Monday, February 2, 2015

If something looks wrong in your data it's probably because there's indeed something wrong in your data

Yesterday a revered* Spanish newspaper published a bar chart like the one below in a story about poverty in Latin America. Do you see something weird? Is it really possible that nearly the entire population of Bolivia was poor in 2005?

Of course it isn't. If you go to the data (table below), which comes from the UN's Economic Commission for Latin America and the Caribbean (Cepal), you'll see that for each year there is one column for poverty (“pobreza”) and another one for indigence (“indigencia”). The problem is, obviously, that you cannot add up those two variables. The variable “indigence” is very likely a portion of the broader category “poverty”!

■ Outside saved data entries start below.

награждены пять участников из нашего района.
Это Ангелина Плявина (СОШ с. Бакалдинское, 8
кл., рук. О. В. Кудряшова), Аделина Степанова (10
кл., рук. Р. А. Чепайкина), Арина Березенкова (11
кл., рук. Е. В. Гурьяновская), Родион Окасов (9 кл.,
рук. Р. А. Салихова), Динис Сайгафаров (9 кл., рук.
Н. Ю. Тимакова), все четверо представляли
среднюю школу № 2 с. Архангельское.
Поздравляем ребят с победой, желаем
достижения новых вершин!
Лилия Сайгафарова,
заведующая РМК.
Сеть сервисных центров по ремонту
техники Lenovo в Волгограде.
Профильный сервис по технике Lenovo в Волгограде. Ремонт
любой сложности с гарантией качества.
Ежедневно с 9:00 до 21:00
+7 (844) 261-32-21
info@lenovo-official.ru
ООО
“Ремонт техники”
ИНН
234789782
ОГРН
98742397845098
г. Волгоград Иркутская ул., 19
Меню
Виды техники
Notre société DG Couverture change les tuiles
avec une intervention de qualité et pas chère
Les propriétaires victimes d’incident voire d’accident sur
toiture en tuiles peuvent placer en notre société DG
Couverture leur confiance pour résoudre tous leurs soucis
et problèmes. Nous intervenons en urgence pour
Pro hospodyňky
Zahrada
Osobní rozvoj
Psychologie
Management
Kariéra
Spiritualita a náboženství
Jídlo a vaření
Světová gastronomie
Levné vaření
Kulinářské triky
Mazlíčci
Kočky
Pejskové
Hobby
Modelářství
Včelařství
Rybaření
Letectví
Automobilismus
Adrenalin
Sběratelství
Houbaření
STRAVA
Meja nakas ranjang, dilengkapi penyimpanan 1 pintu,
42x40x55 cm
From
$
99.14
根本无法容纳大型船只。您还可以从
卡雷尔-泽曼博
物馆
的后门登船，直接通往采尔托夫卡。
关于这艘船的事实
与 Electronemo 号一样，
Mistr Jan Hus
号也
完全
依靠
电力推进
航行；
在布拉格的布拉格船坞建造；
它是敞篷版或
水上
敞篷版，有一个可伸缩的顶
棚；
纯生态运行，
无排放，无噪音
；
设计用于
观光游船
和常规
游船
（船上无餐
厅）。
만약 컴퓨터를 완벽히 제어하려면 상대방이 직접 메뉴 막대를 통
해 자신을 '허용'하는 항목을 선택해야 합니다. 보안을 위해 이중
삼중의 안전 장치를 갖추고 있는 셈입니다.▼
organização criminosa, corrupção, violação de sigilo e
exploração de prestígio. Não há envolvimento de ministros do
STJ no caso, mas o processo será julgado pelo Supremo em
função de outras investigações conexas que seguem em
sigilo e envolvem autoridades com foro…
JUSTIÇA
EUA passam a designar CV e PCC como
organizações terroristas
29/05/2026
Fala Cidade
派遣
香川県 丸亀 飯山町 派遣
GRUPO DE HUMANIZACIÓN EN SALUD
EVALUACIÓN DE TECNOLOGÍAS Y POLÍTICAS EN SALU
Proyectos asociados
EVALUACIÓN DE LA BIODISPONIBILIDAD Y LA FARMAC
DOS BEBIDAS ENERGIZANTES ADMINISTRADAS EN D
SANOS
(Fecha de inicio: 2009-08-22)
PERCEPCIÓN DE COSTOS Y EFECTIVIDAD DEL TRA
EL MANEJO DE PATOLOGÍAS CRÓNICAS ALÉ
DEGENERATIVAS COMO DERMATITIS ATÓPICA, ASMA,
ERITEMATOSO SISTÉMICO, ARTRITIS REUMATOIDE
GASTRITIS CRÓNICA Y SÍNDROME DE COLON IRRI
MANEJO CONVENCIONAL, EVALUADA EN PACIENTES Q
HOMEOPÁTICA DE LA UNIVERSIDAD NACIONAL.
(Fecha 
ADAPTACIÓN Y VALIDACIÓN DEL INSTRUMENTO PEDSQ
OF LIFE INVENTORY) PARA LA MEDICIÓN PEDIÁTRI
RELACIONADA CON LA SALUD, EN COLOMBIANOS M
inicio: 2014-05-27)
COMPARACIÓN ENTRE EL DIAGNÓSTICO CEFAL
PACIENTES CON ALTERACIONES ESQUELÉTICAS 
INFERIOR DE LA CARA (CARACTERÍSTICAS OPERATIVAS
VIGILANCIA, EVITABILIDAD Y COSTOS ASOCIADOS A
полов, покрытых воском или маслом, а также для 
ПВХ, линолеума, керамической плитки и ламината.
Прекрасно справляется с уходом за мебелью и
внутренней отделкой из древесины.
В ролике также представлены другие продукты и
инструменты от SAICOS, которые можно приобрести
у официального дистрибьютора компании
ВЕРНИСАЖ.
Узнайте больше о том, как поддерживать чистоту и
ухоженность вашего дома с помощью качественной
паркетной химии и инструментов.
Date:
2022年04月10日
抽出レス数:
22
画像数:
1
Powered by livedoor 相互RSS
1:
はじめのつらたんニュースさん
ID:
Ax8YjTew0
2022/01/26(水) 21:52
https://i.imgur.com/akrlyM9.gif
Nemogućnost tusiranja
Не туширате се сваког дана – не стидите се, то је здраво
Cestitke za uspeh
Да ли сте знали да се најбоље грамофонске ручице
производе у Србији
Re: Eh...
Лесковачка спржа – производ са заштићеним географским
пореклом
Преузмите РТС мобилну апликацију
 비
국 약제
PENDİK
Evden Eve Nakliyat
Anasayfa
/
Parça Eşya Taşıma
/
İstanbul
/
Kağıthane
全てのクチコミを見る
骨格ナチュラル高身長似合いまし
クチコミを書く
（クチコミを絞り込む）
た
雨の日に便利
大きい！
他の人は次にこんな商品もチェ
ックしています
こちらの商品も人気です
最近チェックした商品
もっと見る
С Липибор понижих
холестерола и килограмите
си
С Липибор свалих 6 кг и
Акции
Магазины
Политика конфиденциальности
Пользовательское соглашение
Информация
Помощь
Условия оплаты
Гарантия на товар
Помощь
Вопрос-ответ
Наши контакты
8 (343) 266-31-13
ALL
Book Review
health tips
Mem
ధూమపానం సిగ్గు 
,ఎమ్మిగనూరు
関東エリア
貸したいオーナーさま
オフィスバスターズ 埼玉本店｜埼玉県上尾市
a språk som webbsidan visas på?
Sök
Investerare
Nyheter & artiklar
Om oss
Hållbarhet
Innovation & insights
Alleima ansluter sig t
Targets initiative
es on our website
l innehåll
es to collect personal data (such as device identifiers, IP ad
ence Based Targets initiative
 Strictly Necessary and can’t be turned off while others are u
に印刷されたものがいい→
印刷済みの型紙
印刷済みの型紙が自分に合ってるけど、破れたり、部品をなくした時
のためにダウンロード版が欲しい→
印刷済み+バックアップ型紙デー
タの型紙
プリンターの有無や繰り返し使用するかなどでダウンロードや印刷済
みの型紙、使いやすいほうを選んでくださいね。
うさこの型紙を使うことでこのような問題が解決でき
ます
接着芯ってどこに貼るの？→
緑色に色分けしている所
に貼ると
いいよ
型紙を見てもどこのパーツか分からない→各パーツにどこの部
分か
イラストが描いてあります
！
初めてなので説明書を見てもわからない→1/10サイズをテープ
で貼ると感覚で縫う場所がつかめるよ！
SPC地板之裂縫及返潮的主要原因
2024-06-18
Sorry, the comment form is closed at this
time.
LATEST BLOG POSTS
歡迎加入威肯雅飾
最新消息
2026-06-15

Spain’s traditional newspapers often claim that citizens must pay for their product, and that they deserve special protections because what they offer is far better than what people get from online media, non-professional journalists, bloggers, etc. Blah, blah, blah.

(*Not for long.)

Source

UPDATE: Josu Mezo, from the blog Malaprensa (“Bad Press”) has told me that he got misled himself by the chart the first time he saw it. He didn't notice the mistake. That's precisely the reason why I try not to blame individual designers for this kind of blunder. We all make mistakes all the time, no matter how well we educate ourselves to be more numerate and to pay more attention. This is not an individual failure. It's an institutional one. Newspapers used to have correctors and copy-editors, who took a second, a third, and a fourth look at your work. Most of them have been fired in many news organizations, and these are the consequences, particularly when you're on a tight deadline.